The hearth is 2 inches high. Natural stone slate tile, really Quartzite on ½" Durock cement board all on ½" Micore 300 as a base for the hearth. "Combustible flooring must be protected with a covering of noncombustible material with an R-value of 1.2" is needed for the 2004 HearthStone Heritage hearth.



			
				bcnu said:
			
		

> *"To get a flush hearth what would you have done with floor/subfloor(if old hearth wasn’t there?) "*


Talk to your building inspector and see what he wants to see, them a architect or carpenter to see how to do it, I guess. The total weight loads are high on a stove and hearth. Expert help planing is the only safe way to go. Start a Question in The Hearth Room forum those guys have some ideas.



			
				bcnu said:
			
		

> *"  What is the distance from your stove vent to your flue - it looks like your vent pipe is almost at the very back of your stove." *


The stove back is 10 inches to the centre of the connector T vertical vent.


----------



## DriftWood (Feb 8, 2007)

I had a 7 1/2 hour burn last night 2/08/2007 in my New Heritage. At midnight room temp. was 72ºF. I loaded 1 huge split of 2yr seasoned oak and a 4/4 oak dunage piece to fill the fire box on 1/4 box full of hot hard wood coals. The stove surface temp was 400º F at reload. 

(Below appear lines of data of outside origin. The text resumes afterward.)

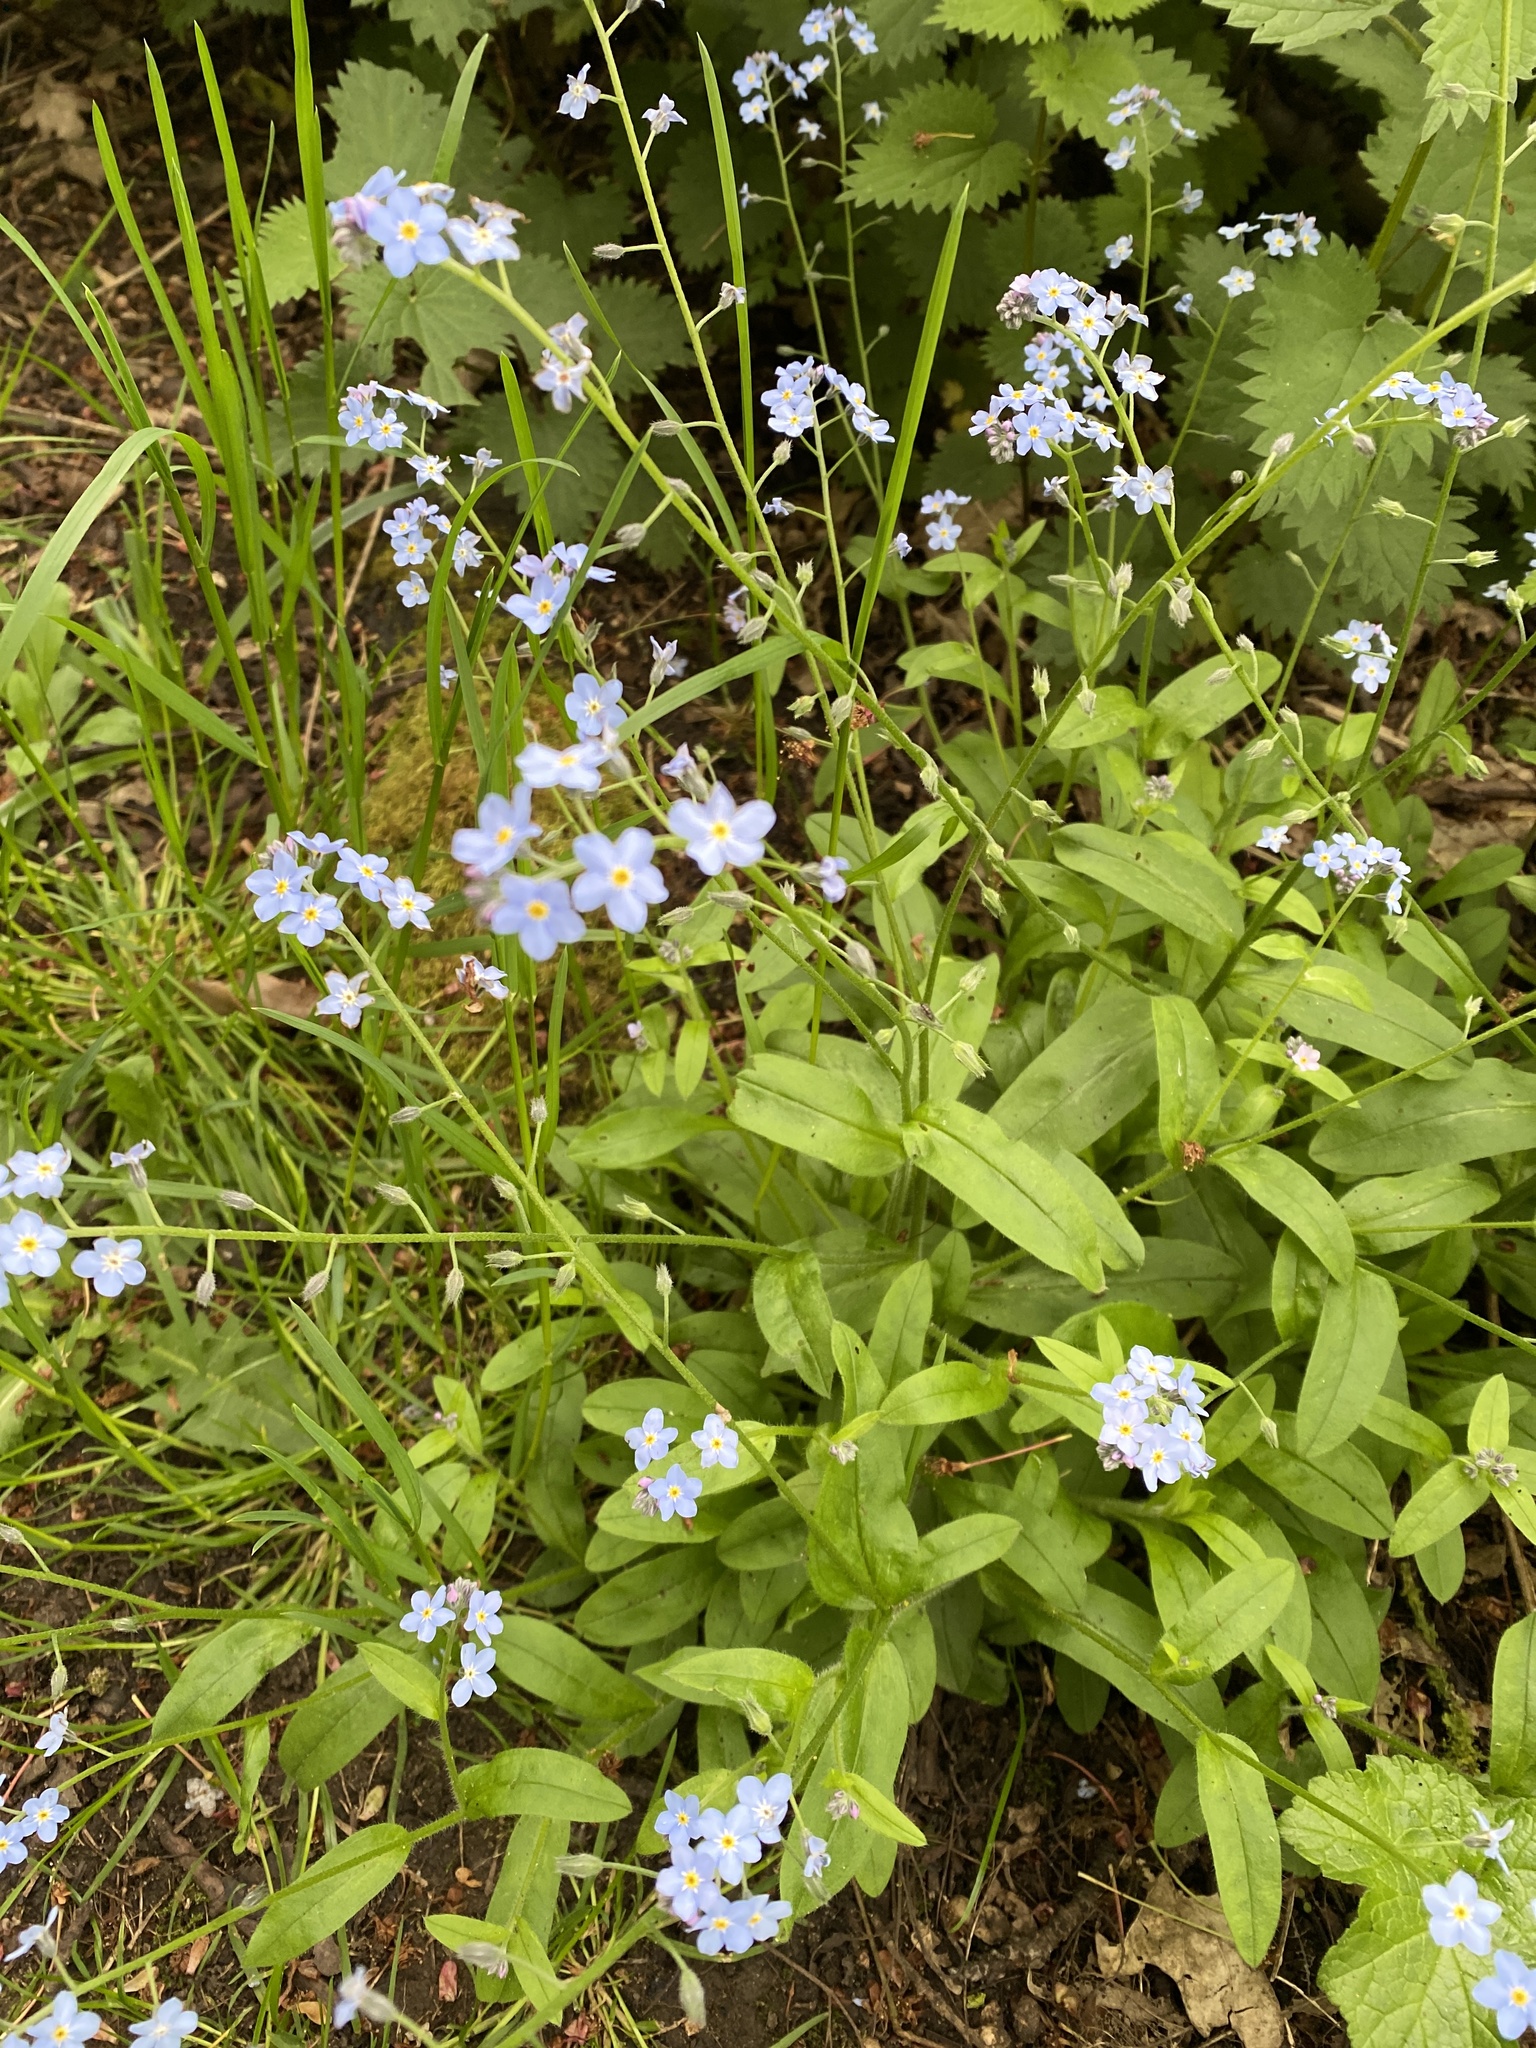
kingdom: Plantae
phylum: Tracheophyta
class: Magnoliopsida
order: Boraginales
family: Boraginaceae
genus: Myosotis
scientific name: Myosotis sylvatica
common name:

I used full air, doors closed, until a secondary top down burn started, them only secondary air all night. At 7:30 AM room temp 64ºF outside temp 10º F all night, the stove surface temp was 275º F and a large bed of hot coals to help start the next load.


----------



## DriftWood (Oct 17, 2007)

After the first year the stainless steel t has a nice dark color, with a slight gloss and no repainting or paint smell ever.


----------



## DriftWood (Jun 10, 2011)

*Its been in 5 years and this stove keeps getting better! In last winters demanding season November to May 24/7 here in Michigan we were 100% Wood heat. On the coldest day about 9 below we had the stove room at 81F. *

 *A door latch was replaced in warranty. The baffle (Burned thin) has been replaced for the redesigned thicker new one.. The enamel has some flea bit chips where the vacuum hit the legs.... Every year I replace the door gaskets and Sweep the liner as needed.* 

 *This stove seems dirtier than the old Sierra we had at our first home. Dust in the room from cleaning out all the Ash ash.  The draft is less so it is easy for a puff of ash to escape when cleaning ash out of a Hot stove. The ash grate is useless and the ash pan is never used.*

 *I'm thoroughly satisfied and would recommend a Hearthstone Soapstone to anyone and will do it again if we ever need a new stove.*


----------



## DriftWood (Jan 21, 2013)

Just a update to say this things working great needed a replacement baffle after 4 years, they wear out. I learned to top down the burn  works great!! Keeping the secondary air open is the trick to get it hot on nights like tonight 75F in here 8F out side!!


----------